Usually all you need to do is to determine whether the distribution is uniform
Unimodal or something else.
7:57
We should also note that the chosen bin width of the histogram can
alter the story the histogram is telling.
When the bin width is too wide, we might lose interesting details.
When the bin width is too narrow It might be difficult to get an overall picture of
the distribution.
The ideal bin width depends on the data you're working with.
So you should try playing with it until you're satisfied with the visualization.
8:38
Yet another visualization technique that is especially useful for
highlighting outliers is a box plot.
A box plot also readily displace the median.
The mid point of the distribution, this is the thick line inside the box, and
the interquartile range, the width of the box.

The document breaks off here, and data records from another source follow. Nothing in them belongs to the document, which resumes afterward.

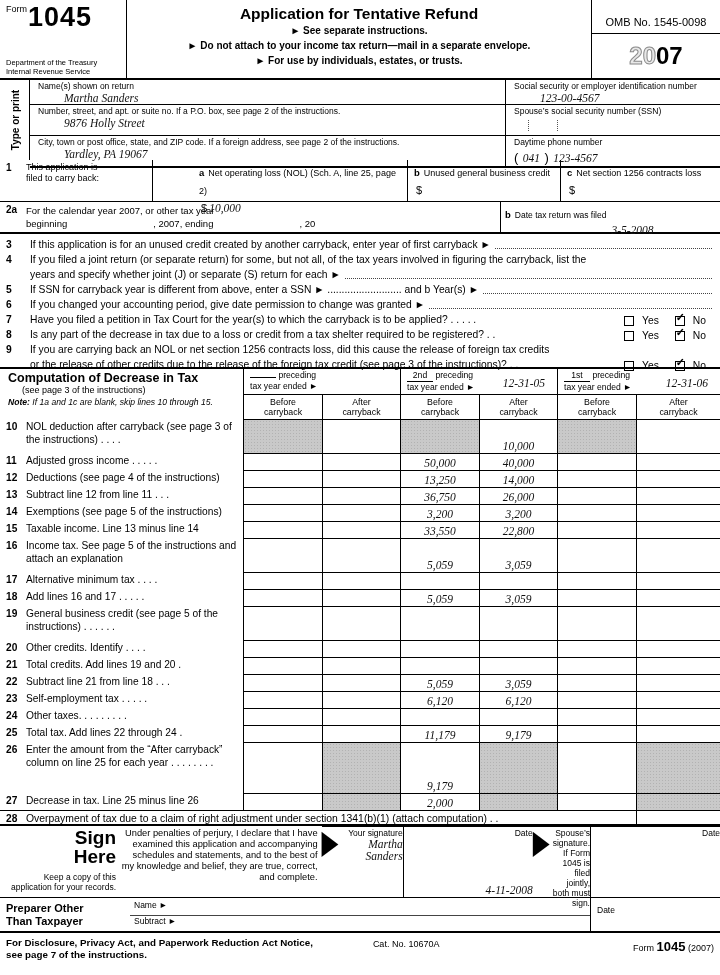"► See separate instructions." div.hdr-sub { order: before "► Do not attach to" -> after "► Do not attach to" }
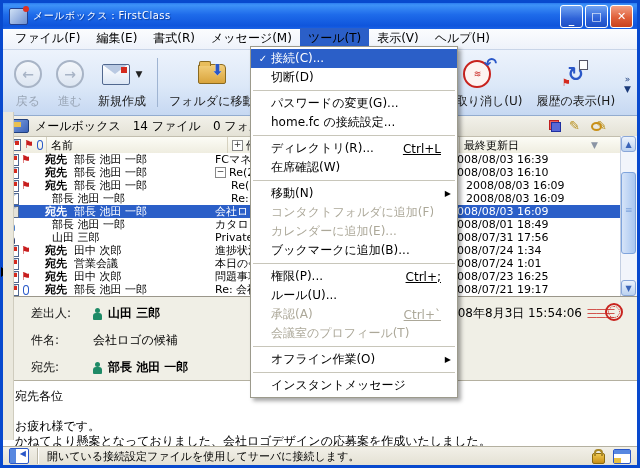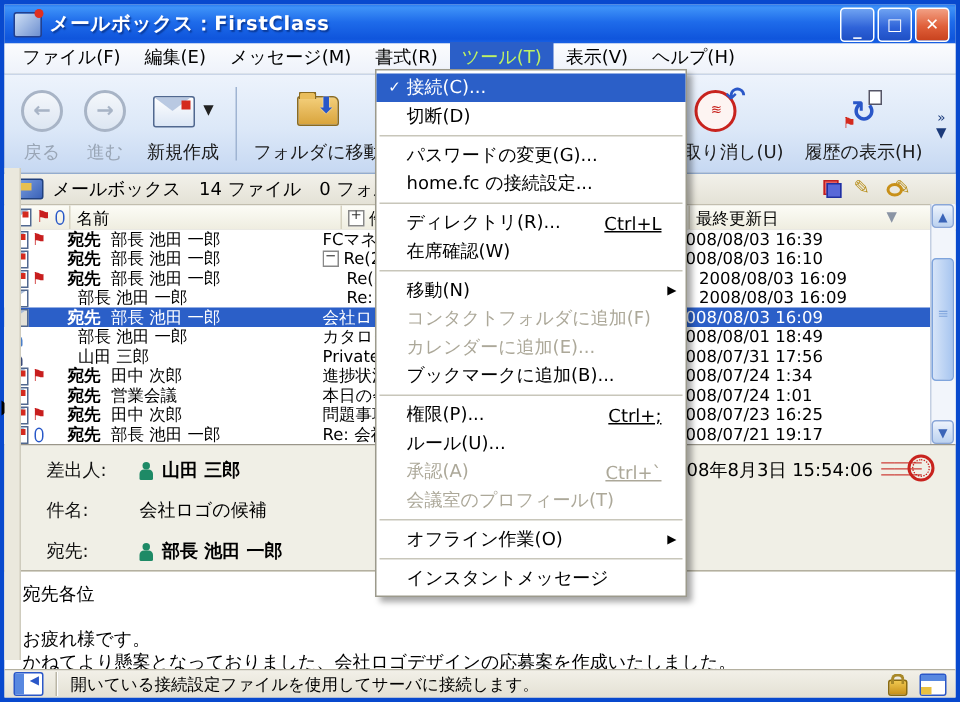"メールボックス：FirstClass" .title-text { font-size: 13px -> 10px; font-weight: bold -> normal }
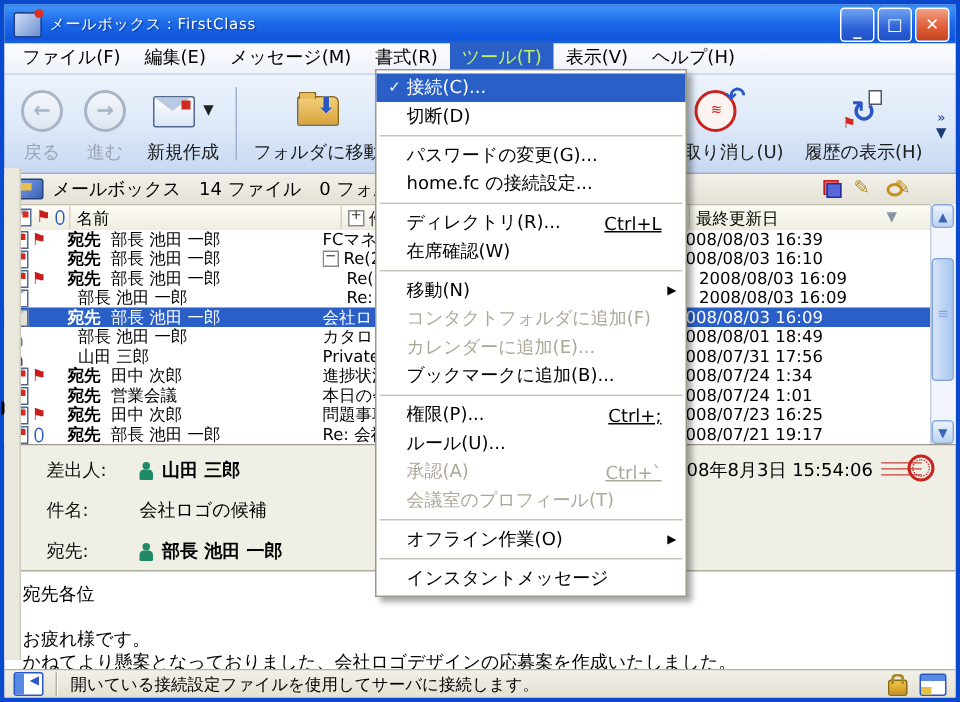"メッセージ(M)" span.mbitem { order: before "書式(R)" -> after "書式(R)" }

According to this box plot, the median life expectancy is roughly 73 years, and
the middle 50% of countries have average life expectancies between 65 and
77 years old.
In addition, countries with life expectancies that are below 48 years old
are considered to have unusually low life expectancies.
A box plot of the income distribution
shows the same right skewed distribution we've identified before.
And the outlying countries with unusually high per person income levels stand out
in this visualization as well.
9:28
One way of determining the skewness of a distribution from a box plot
is to imagine what the histogram would look like.
The peak of the distribution will be roughly around the median, and
the tails will extend out to the tails in the box plot.
There's one more visualization method that we will discuss in this video.
An intensity map.
For certain types of data, like the one's we've been working with in this video,
it might be useful to view the spatial distribution.
These displays reveal trends in the data, that many of the others did not.
For example, we can see that both income and
life expectancy are lower in Africa, but higher in North America and Europe.